### Source data

######

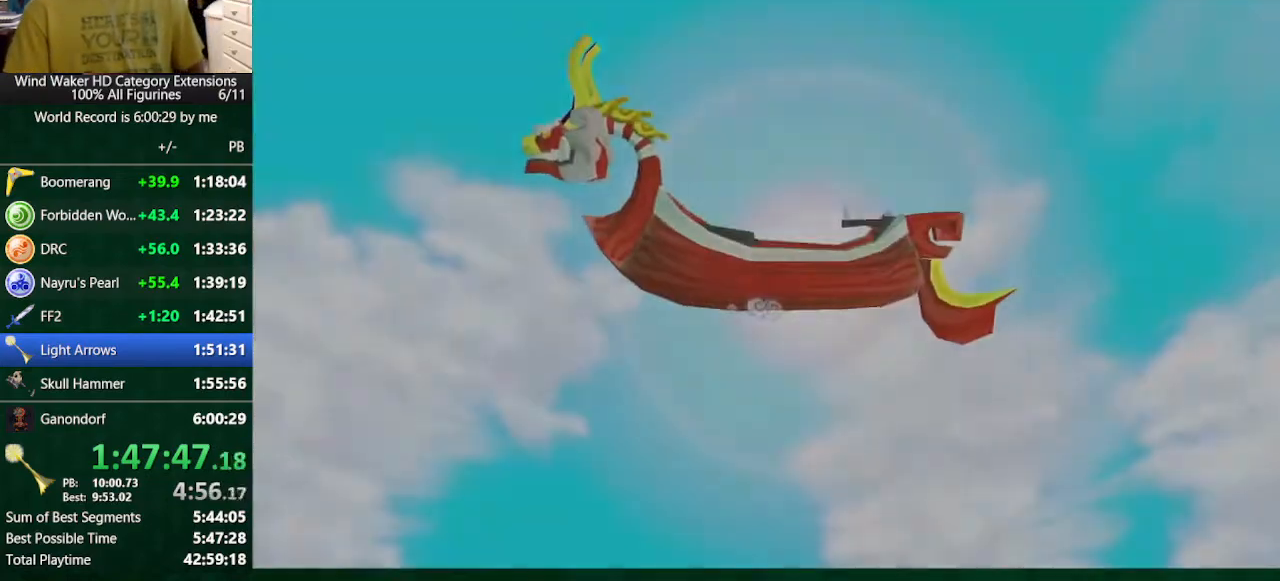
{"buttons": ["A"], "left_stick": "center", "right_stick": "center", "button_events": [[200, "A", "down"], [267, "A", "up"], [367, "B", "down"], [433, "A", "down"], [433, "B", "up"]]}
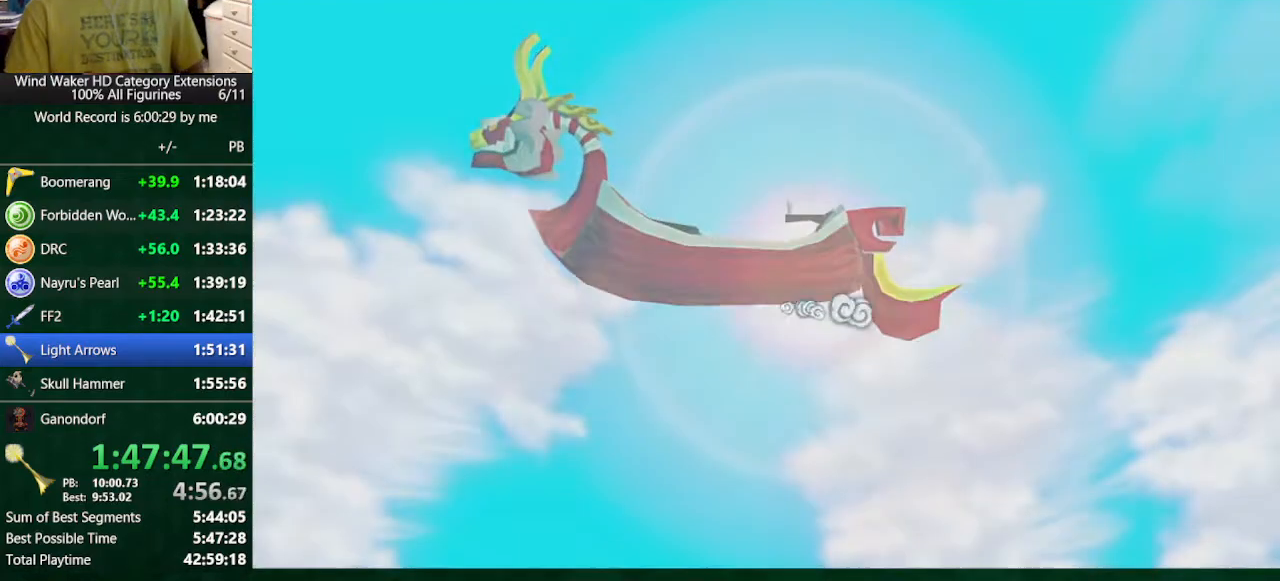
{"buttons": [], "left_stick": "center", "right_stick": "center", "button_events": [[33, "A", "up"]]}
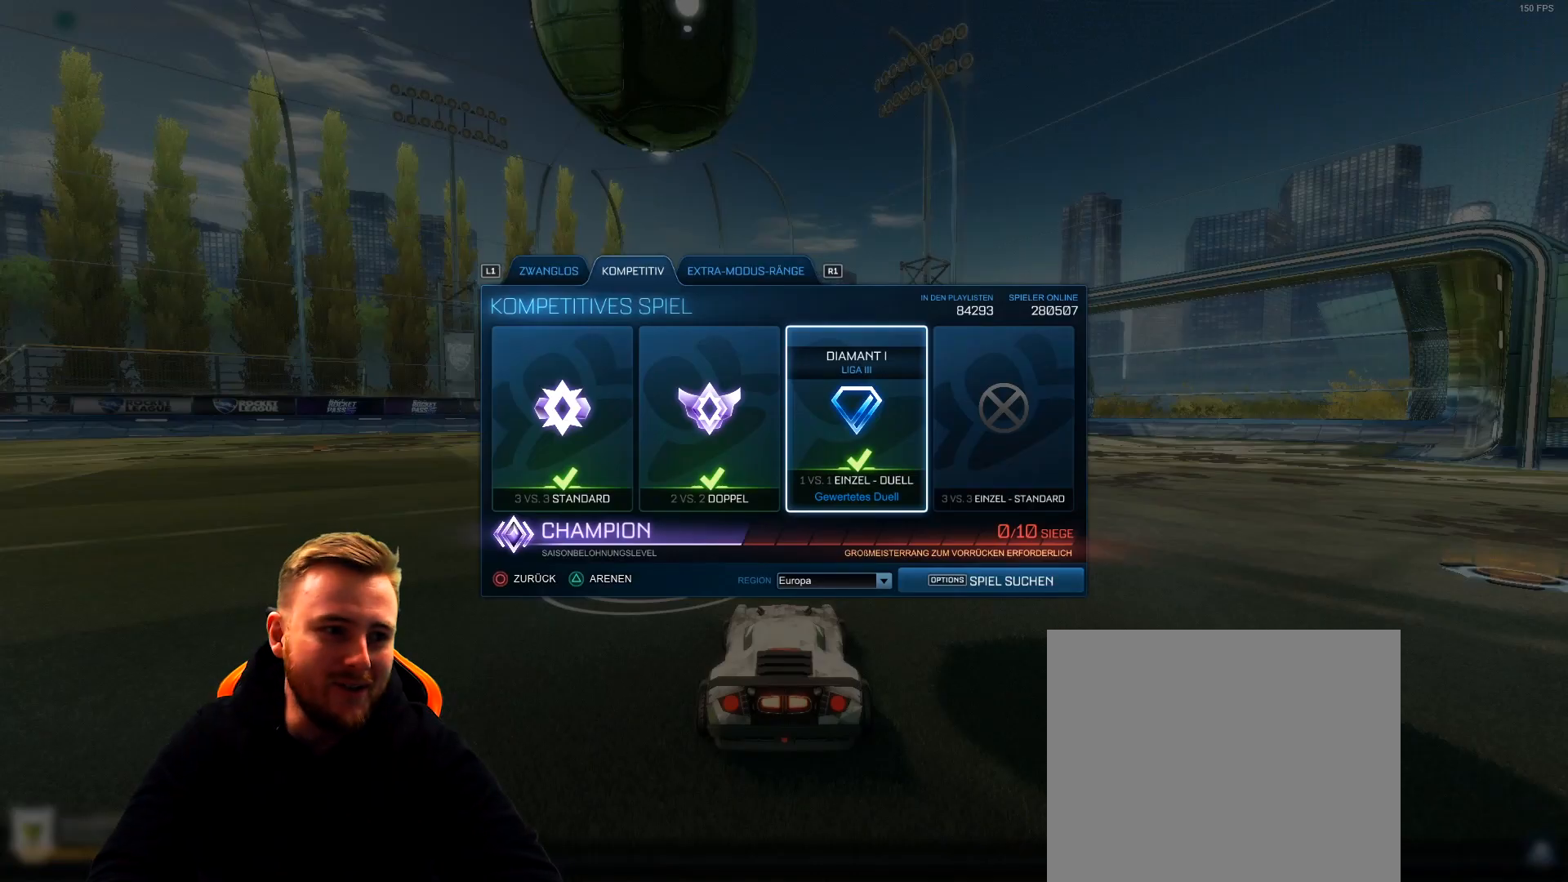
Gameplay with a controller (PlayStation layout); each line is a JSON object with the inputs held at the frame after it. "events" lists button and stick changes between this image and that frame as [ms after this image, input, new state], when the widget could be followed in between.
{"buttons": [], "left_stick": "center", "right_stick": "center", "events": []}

######

### Exercise requirements
Only the text of the listing above is wanted, transcribed exactly, without its images.

### Solution for this exercise
{"buttons": ["A"], "left_stick": "center", "right_stick": "center", "button_events": [[200, "A", "down"], [267, "A", "up"], [367, "B", "down"], [433, "A", "down"], [433, "B", "up"]]}
{"buttons": [], "left_stick": "center", "right_stick": "center", "button_events": [[33, "A", "up"]]}
Gameplay with a controller (PlayStation layout); each line is a JSON object with the inputs held at the frame after it. "events" lists button and stick changes between this image and that frame as [ms after this image, input, new state], when the widget could be followed in between.
{"buttons": [], "left_stick": "center", "right_stick": "center", "events": []}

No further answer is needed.